[Data records]

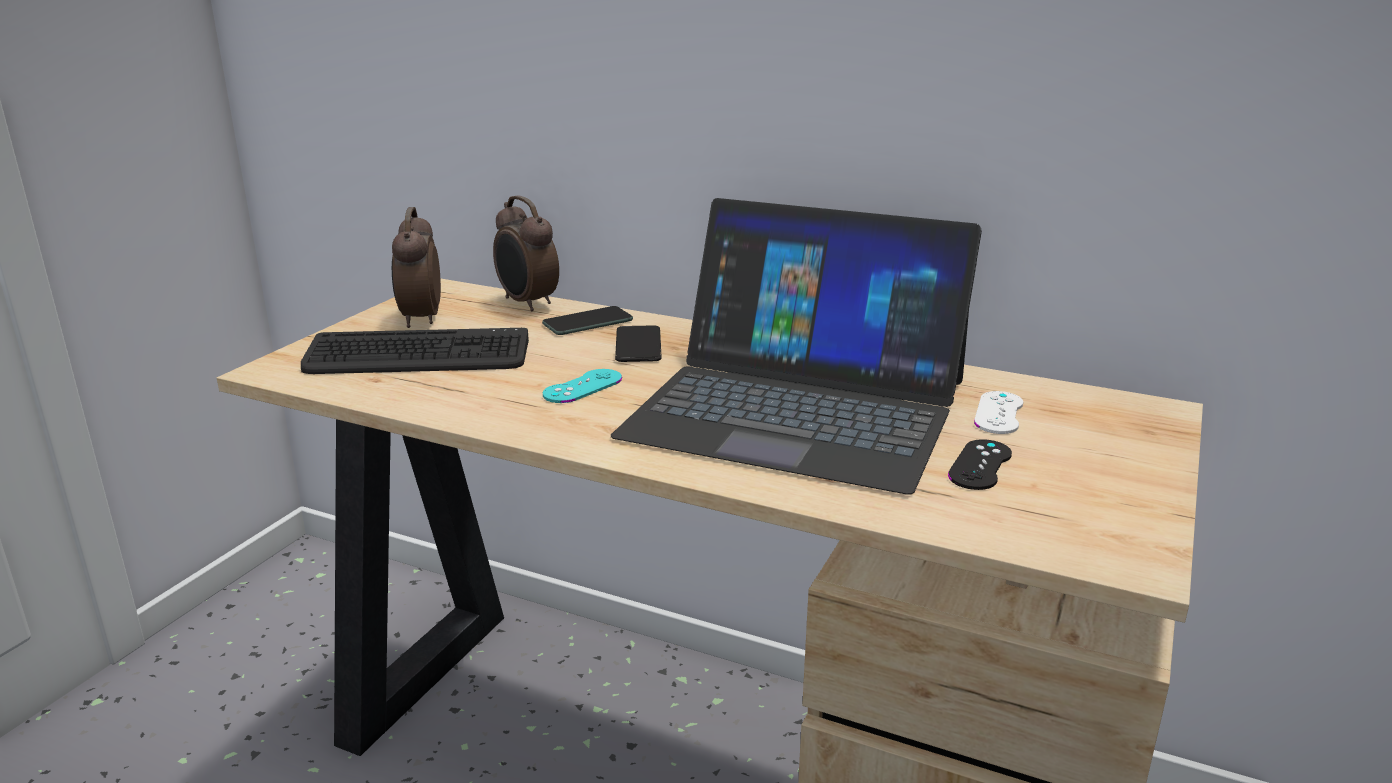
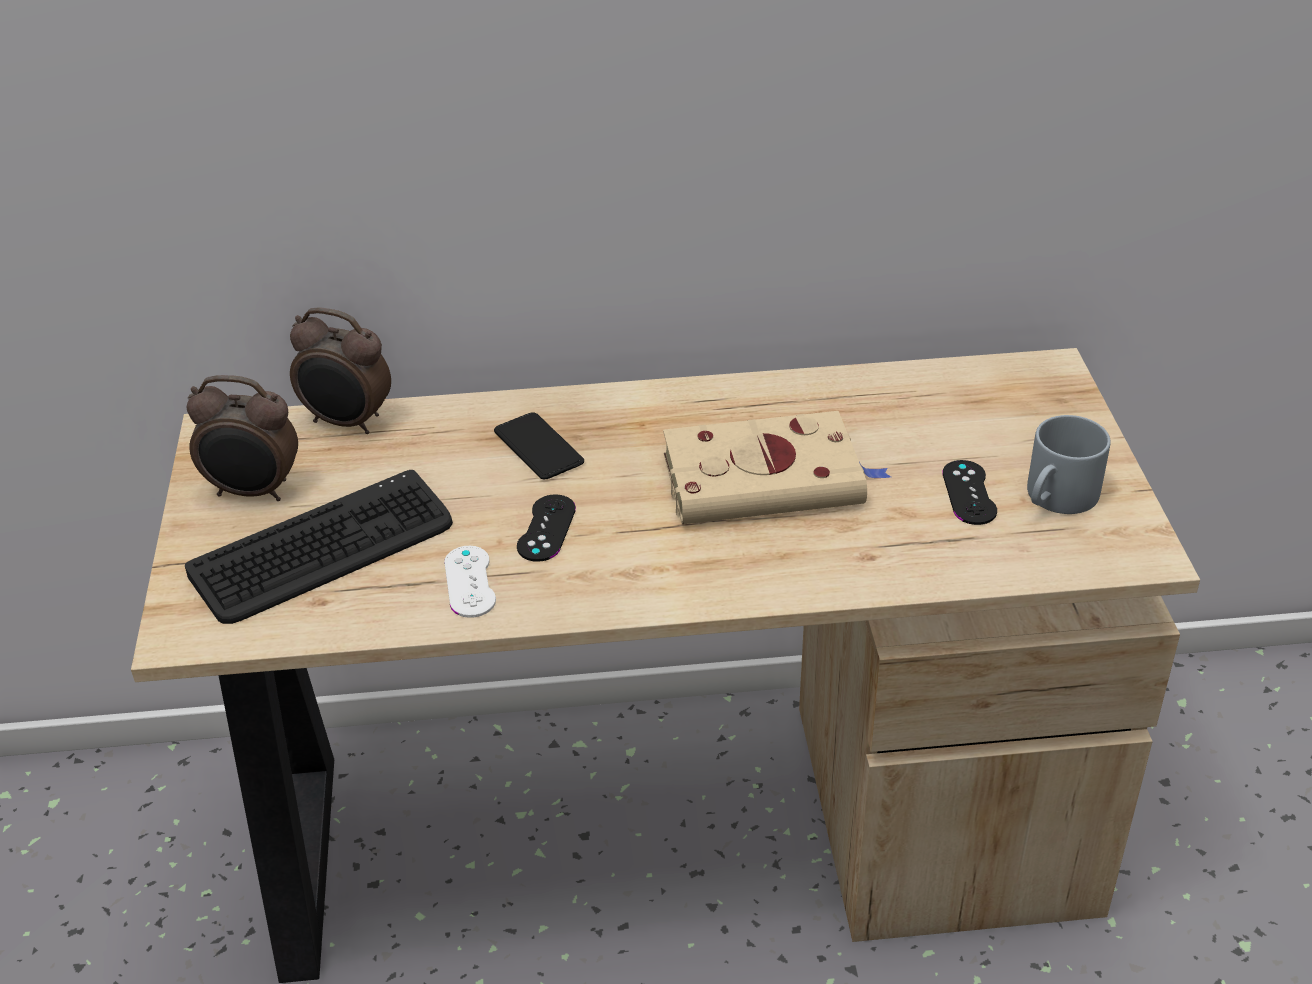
camera: 30 degrees left, 15 degrees up
(420, 319) = (254, 492): alarm clock -> alarm clock turned 45 degrees counterclockwise
(582, 386) = (546, 528): turquoise game controller -> black game controller
(588, 322) = (448, 430): phone -> none
(798, 407) = (768, 479): laptop -> beige book
(998, 413) = (936, 421): white game controller -> white game controller (470, 582)
(1073, 494) = (1057, 499): none -> grey mug

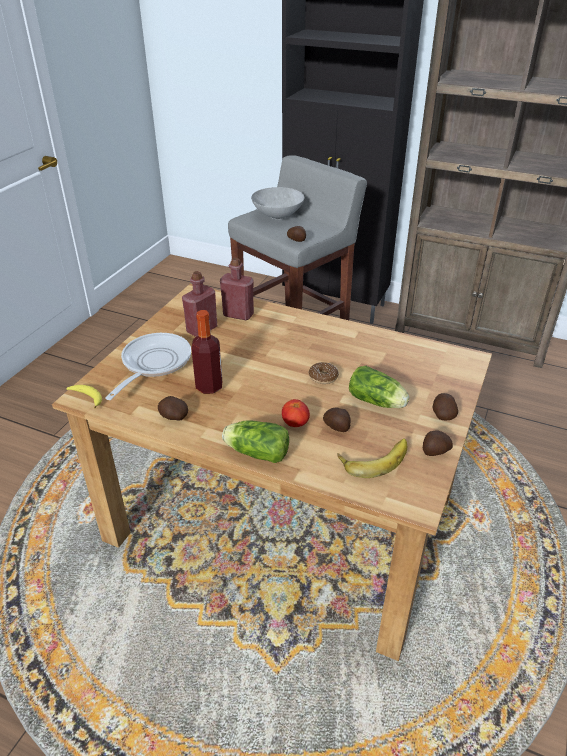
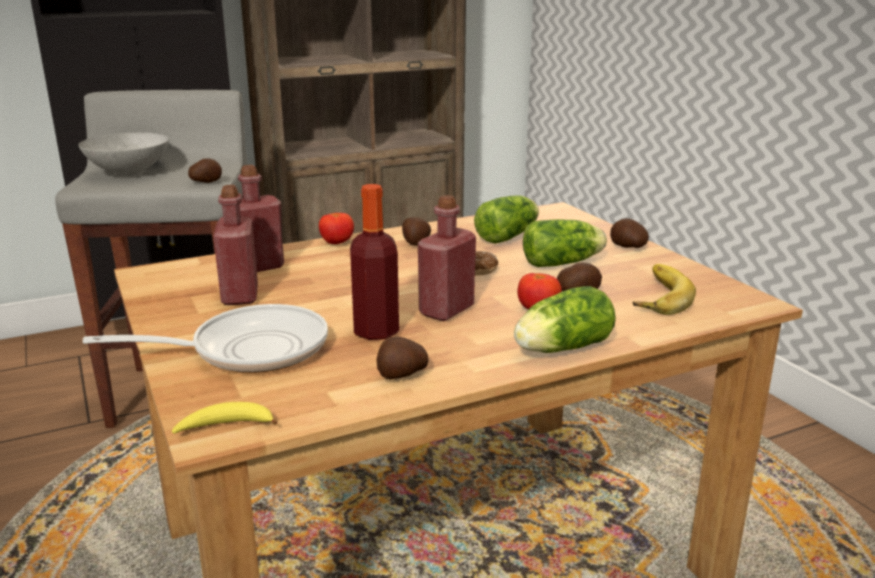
camera: 50 degrees left, 15 degrees down
(153, 364) = (248, 350): frying pan -> frying pan turned 105 degrees clockwise
(258, 394) = (446, 310): none -> red bottle
(298, 317) = (337, 243): none -> tomato
(393, 363) = (509, 236): none -> lettuce
(434, 451) = (680, 269): potato -> potato (415, 243)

**WHAT YOU ARE ASKED TO DO:**
Please return only the lines from the one holding "(1073, 494) = (1057, 499): none -> grey mug" through the end of the data, both ends included; do not copy any pictures.

**RESULT OF THE TASK:**
(1073, 494) = (1057, 499): none -> grey mug

camera: 50 degrees left, 15 degrees down
(153, 364) = (248, 350): frying pan -> frying pan turned 105 degrees clockwise
(258, 394) = (446, 310): none -> red bottle
(298, 317) = (337, 243): none -> tomato
(393, 363) = (509, 236): none -> lettuce
(434, 451) = (680, 269): potato -> potato (415, 243)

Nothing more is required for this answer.